For the records below, print the lines from the line with "医薬品: 200 -> 230" through the line with "ПОЛДНИК, Калорийность: 269.1 -> 155.2" exactly as written; include both end lines and exclude the rest.

[[ Extracted material, beginning ]]

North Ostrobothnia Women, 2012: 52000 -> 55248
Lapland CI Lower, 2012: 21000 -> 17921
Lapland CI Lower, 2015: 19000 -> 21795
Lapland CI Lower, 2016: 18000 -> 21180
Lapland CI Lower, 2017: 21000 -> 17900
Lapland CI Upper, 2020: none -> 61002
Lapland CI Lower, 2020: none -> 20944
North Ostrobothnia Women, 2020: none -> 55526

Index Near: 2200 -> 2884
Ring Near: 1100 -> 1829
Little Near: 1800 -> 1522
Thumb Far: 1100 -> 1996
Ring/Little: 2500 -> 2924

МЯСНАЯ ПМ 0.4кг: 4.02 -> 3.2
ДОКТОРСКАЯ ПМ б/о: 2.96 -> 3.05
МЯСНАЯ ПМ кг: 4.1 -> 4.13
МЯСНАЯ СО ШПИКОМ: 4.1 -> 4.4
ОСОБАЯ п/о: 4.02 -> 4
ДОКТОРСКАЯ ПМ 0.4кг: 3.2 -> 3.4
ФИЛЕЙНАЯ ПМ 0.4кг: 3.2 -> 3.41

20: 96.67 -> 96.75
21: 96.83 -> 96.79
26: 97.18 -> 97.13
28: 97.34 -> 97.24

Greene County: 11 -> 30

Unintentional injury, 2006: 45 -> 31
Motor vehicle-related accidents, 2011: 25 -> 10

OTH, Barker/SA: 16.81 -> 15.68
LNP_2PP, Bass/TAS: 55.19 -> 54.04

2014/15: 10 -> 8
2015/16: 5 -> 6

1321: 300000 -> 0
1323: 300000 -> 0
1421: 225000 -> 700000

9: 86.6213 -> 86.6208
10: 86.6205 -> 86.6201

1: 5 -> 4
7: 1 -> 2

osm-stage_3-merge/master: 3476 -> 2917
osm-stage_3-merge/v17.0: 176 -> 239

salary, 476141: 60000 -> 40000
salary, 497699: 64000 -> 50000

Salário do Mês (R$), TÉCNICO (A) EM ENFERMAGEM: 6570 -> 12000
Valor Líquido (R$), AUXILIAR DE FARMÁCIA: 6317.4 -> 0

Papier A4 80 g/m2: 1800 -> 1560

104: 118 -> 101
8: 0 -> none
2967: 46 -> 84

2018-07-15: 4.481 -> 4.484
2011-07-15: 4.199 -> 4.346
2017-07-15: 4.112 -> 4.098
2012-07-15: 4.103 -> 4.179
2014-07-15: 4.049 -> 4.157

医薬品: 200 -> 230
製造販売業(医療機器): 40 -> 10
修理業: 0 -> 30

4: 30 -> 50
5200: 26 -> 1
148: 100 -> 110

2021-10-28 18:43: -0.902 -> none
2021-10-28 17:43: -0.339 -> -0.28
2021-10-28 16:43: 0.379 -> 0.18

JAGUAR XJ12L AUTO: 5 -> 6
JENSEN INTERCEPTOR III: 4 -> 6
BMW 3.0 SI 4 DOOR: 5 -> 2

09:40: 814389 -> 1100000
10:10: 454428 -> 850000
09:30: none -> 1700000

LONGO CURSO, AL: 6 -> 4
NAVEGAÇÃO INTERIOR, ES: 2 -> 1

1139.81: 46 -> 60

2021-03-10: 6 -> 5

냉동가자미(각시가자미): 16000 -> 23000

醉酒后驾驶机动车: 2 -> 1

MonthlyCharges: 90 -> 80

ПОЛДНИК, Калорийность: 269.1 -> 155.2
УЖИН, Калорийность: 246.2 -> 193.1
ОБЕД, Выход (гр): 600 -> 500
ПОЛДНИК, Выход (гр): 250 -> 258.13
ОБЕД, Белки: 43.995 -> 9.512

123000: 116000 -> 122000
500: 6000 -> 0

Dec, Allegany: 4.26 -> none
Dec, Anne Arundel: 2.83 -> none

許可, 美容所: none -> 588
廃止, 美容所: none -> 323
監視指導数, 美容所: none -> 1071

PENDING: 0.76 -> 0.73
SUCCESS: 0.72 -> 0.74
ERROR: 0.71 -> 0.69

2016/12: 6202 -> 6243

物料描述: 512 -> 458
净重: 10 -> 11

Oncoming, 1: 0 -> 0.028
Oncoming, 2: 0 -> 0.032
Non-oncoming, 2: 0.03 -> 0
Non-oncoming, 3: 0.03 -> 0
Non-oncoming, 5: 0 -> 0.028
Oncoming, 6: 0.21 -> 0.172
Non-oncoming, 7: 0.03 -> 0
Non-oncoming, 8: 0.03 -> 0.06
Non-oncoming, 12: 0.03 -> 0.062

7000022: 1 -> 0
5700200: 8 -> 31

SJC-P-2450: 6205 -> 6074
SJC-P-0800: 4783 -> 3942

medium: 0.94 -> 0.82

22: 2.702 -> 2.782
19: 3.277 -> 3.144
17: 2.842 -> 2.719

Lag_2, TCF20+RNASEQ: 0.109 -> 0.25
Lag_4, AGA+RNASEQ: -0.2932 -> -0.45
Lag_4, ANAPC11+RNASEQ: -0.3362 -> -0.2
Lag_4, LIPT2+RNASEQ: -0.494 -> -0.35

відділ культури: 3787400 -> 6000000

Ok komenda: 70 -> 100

[[ Extracted material, end ]]

## Solved problem
医薬品: 200 -> 230
製造販売業(医療機器): 40 -> 10
修理業: 0 -> 30

4: 30 -> 50
5200: 26 -> 1
148: 100 -> 110

2021-10-28 18:43: -0.902 -> none
2021-10-28 17:43: -0.339 -> -0.28
2021-10-28 16:43: 0.379 -> 0.18

JAGUAR XJ12L AUTO: 5 -> 6
JENSEN INTERCEPTOR III: 4 -> 6
BMW 3.0 SI 4 DOOR: 5 -> 2

09:40: 814389 -> 1100000
10:10: 454428 -> 850000
09:30: none -> 1700000

LONGO CURSO, AL: 6 -> 4
NAVEGAÇÃO INTERIOR, ES: 2 -> 1

1139.81: 46 -> 60

2021-03-10: 6 -> 5

냉동가자미(각시가자미): 16000 -> 23000

醉酒后驾驶机动车: 2 -> 1

MonthlyCharges: 90 -> 80

ПОЛДНИК, Калорийность: 269.1 -> 155.2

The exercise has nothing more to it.